TRAVAIL DEMANDÉ
A. Recopiez, dans le texte sur la Chancellerie d'Orléans, le passage qui s'ouvre sur les mots contenant « En 2021, passé » et se termine par « chapiteaux et consoles). ».
B. Poursuivez la rédaction du texte consacré à la Chancellerie d'Orléans à partir de l'endroit où il s'interrompt.

--- TEXTE PROPOSÉ ---

En 2021, passé la crise actuelle et sans doute quelque retard de calendrier, le public devrait pouvoir découvrir les fameux décors restaurés de la Chancellerie d’Orléans installés dans l’Hôtel de Rohan au sein du périmètre des Archives nationales. il a d’ailleurs été possible de se rendre compte de la splendeur de ces décors lors des journées du patrimoine 2019 où fut exposé dans l’Hôtel de Soubise, à l’occasion des Journées européennes du patrimoine, un aperçu de ces décors (peintures, reliefs de plâtre, lambris, chapiteaux et consoles).
La Chancellerie d’Orléans souvent appelée Hotel d’Argenson fut construite entre 1704 et 1705 à la demande de Philippe d’Orléans, futur régent de France par l’architecte Boffrand (l’auteur de la célèbre place Stanislas de Nancy). Il était destiné à sa maîtresse, la comtesse d’Argenson, née Marie-Louise Lebel de la Boissière de Séry. L’Hôtel, situé 19 rue des Bons Enfants, ouvrait sur les jardins du Palais-Royal avec lesquels il communiquait.
De 1725 à 1752, il servit de chancellerie aux ducs d’Orléans, ce qui explique le nom qui lui est resté attaché. Le fils d’un des chanceliers du duc d’Orléans, Marc Voyer de Paulmy d’Argenson, reçu l’Hôtel en donation, d’où ce second nom qui fut aussi attaché à cet hôtel. Le nouveau propriétaire, très proche des milieux artistiques, entreprit, à partir de 1760, d’importants aménagements qu’il confia à l’architecte Charles de Wailly qui travailla pour le Théâtre de l’Odéon, le château de Versailles, les églises Saint-Leu et Saint-Gilles, Saint-Sulpice et différents châteaux en Belgique, en Russie et en Italie. Les travaux de cet hôtel furent si importants que la famille y consacrera toute sa fortune, la contraignant au final à le vendre !

--- DONNÉES FOURNIES ---

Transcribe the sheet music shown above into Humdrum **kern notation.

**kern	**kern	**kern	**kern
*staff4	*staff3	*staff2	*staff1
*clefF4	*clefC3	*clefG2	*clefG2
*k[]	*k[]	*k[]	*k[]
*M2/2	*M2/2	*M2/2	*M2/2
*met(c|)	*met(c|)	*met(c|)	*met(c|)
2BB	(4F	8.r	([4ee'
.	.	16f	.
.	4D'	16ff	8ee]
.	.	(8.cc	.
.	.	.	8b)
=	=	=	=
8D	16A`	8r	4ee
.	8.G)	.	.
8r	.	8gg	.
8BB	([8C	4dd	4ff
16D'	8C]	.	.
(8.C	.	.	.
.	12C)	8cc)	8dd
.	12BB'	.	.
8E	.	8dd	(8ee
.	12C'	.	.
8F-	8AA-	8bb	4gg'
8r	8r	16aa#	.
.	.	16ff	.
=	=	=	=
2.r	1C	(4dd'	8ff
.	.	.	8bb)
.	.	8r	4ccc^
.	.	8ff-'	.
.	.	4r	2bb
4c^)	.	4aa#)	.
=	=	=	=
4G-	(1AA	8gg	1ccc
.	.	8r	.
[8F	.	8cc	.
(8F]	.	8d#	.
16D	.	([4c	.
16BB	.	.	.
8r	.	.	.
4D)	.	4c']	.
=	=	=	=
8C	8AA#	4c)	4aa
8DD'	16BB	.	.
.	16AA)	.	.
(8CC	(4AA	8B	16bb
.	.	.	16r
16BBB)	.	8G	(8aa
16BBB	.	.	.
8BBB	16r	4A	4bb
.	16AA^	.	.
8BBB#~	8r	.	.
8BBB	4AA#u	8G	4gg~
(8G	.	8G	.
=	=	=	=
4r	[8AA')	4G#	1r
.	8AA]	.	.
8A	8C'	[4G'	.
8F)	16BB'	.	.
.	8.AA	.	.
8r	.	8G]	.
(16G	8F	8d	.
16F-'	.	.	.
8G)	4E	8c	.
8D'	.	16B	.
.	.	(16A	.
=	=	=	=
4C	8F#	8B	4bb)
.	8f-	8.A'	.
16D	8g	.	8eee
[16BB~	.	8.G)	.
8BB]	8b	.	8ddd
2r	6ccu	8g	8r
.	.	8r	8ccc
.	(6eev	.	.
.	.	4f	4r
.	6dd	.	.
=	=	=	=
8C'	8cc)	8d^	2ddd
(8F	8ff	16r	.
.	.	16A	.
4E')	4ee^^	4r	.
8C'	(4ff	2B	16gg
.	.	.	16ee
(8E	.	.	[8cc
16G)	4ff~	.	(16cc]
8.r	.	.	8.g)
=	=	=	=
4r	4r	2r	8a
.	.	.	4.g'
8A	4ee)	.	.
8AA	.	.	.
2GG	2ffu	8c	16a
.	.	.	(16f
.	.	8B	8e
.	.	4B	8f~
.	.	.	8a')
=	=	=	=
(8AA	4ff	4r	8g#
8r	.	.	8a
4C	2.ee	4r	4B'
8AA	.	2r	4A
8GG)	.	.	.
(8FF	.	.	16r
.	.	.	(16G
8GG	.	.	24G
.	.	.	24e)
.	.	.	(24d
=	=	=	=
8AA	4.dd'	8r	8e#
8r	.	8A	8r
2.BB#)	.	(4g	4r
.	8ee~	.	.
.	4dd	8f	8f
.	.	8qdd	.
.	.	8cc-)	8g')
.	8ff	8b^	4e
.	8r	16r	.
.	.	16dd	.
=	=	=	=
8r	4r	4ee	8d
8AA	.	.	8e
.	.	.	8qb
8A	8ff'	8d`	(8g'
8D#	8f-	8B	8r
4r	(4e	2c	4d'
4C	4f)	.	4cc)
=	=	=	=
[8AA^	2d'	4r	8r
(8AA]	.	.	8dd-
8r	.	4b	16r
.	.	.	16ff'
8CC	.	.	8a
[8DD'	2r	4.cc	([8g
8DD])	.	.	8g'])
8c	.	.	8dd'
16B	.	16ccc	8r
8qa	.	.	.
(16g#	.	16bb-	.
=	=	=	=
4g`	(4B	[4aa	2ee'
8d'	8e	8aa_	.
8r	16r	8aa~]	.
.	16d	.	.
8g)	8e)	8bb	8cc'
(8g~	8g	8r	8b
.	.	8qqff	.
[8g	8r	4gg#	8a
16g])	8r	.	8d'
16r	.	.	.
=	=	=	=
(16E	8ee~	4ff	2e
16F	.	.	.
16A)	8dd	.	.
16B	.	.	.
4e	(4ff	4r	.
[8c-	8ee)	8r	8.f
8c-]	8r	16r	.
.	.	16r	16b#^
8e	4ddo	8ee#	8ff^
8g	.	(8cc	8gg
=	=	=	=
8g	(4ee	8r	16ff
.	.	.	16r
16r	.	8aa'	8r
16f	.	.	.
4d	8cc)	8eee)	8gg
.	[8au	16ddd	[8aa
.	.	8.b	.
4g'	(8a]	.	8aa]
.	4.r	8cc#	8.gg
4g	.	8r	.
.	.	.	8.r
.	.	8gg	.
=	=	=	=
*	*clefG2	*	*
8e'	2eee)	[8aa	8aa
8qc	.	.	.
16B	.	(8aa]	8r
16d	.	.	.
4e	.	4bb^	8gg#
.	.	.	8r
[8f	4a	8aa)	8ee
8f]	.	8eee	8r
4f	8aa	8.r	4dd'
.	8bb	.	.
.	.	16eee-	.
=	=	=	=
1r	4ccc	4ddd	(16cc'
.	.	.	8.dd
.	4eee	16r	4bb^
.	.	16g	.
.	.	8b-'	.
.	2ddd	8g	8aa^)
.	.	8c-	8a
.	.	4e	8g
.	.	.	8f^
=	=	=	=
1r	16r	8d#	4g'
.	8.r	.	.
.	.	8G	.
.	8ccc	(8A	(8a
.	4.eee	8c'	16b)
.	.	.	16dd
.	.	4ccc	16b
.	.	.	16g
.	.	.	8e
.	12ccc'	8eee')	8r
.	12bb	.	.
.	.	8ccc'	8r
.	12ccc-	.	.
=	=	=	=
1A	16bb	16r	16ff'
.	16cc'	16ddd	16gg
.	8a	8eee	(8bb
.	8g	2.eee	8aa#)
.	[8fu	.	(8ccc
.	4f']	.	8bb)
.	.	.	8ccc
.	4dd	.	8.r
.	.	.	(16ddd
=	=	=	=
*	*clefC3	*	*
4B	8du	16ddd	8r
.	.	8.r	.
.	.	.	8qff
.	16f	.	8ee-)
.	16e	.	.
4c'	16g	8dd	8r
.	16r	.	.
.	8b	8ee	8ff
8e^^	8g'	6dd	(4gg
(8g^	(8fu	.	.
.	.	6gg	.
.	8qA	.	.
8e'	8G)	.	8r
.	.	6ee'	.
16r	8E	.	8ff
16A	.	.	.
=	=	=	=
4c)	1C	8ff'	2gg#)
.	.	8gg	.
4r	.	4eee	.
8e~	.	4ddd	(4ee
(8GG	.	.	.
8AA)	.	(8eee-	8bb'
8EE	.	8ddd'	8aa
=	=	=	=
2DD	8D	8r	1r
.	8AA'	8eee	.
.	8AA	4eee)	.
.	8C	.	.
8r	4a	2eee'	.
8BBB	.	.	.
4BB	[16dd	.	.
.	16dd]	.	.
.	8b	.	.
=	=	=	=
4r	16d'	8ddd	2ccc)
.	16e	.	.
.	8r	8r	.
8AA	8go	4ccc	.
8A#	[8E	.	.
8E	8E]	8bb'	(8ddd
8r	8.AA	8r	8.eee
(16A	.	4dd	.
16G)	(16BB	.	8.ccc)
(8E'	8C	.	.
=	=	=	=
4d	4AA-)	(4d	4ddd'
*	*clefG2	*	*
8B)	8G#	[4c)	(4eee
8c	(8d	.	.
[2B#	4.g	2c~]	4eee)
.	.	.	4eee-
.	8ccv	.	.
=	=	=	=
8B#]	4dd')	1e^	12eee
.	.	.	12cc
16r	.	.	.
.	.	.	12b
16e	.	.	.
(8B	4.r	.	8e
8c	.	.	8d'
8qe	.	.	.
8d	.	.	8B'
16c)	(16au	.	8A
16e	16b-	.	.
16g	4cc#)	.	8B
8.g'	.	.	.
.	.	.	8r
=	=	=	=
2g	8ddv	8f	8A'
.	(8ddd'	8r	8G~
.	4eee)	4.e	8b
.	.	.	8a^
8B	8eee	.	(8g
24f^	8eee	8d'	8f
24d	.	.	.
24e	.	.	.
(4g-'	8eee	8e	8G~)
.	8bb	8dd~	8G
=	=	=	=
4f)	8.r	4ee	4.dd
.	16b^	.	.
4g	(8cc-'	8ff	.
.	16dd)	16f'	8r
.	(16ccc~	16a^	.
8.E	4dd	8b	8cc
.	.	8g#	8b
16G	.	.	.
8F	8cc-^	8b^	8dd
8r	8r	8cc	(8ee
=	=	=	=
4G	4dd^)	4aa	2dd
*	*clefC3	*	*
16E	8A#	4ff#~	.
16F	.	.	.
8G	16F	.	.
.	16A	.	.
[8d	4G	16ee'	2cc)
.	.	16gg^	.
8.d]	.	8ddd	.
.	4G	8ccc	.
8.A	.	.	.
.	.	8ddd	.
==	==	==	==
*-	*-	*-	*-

---

RÉSULTATS DES EXERCICES
A.
En 2021, passé la crise actuelle et sans doute quelque retard de calendrier, le public devrait pouvoir découvrir les fameux décors restaurés de la Chancellerie d’Orléans installés dans l’Hôtel de Rohan au sein du périmètre des Archives nationales. il a d’ailleurs été possible de se rendre compte de la splendeur de ces décors lors des journées du patrimoine 2019 où fut exposé dans l’Hôtel de Soubise, à l’occasion des Journées européennes du patrimoine, un aperçu de ces décors (peintures, reliefs de plâtre, lambris, chapiteaux et consoles).

B.
La volonté du marquis de Voyer était de faire de sa demeure l’une des plus belles de la capitale, dans le goût de l’époque. C’est ainsi que les façades furent totalement remaniées, avec des sculptures d’Augustin Pajou dont les dessus de porte en stuc et vert antique d’un des salons dits « les 4 éléments » sont exposés au Louvre. Il en est de même pour l’intérieur et ses différentes pièces, vestibules, grand et petit salons, boudoirs, grande et petite salles à manger qui sont tour à tour transformés. Le plafond de la salle a manger était remarquable et fut peint en remplacement de celui, jugé démodé, dû au pinceau de Fragonard. Son exécution fut réalisée par Jean-Jacques Lagrenée sur le thème d’Hébé versant le nectar à Jupiter. Près d’un salon décoré par Coypel, le plafond (Le lever de l’aurore) de la chambre de la marquise a été confié à Louis-Jacques Durameau. Gabriel Briard (qui a travaillé à Versailles) Guilliard et Deleuze quant à eux furent chargés des décors du vestibule et d’autres pièces.
Un nouveau système de chauffage fut mis en place. Il a été fait appel à Pierre Gauthière pour les bronzes des fenêtres, portes et cheminées. Le mobilier fut souvent réalisé sur des dessins de Charles de Wailly. Le faste était tel qu’il conféra à l’Hôtel un succès inégalé à l’époque.
C’est en 1784 que l’Hôtel fut séparé des jardins du Palais Royal suite au percement de la rue de Valois. Surélevé d’un étage au XIXe siècle, le bâtiment a été classé en 1914. Malheureusement pour percer une rue entre la Bourse du commerce et la rue de Valois, l’Hôtel a été déclassé par la Ville de Paris en 1923 et sa démolition entreprise dans la foulée ! C’est à la demande du préfet de la Seine, suite aux protestations générées par ce destin tragique réservé à la Chancellerie, que les fameux décors que nous découvrirons, nous l’espérons bientôt, furent stockés dans 102 caisses par la Banque de France devenue le propriétaire, à charge pour elle de les faire replacer ailleurs. Après déboires guerre et oubli, puis l’entêtement de différentes personnalités et institutions, les décors vont enfin retrouver une digne destination dans l’Hôtel de Rohan.
Grandeur et décadence, mais aussi des périodes de destruction sans discernement auront réduit à peu de choses ce qui fut un des plus beaux sinon le plus bel hôtel particulier de son temps. « Un hôtel précurseur d’un style nouveau, le néoclassicisme, qui allait surpasser le baroque et s’imposer comme la nouvelle esthétique à la veille de la Révolution ».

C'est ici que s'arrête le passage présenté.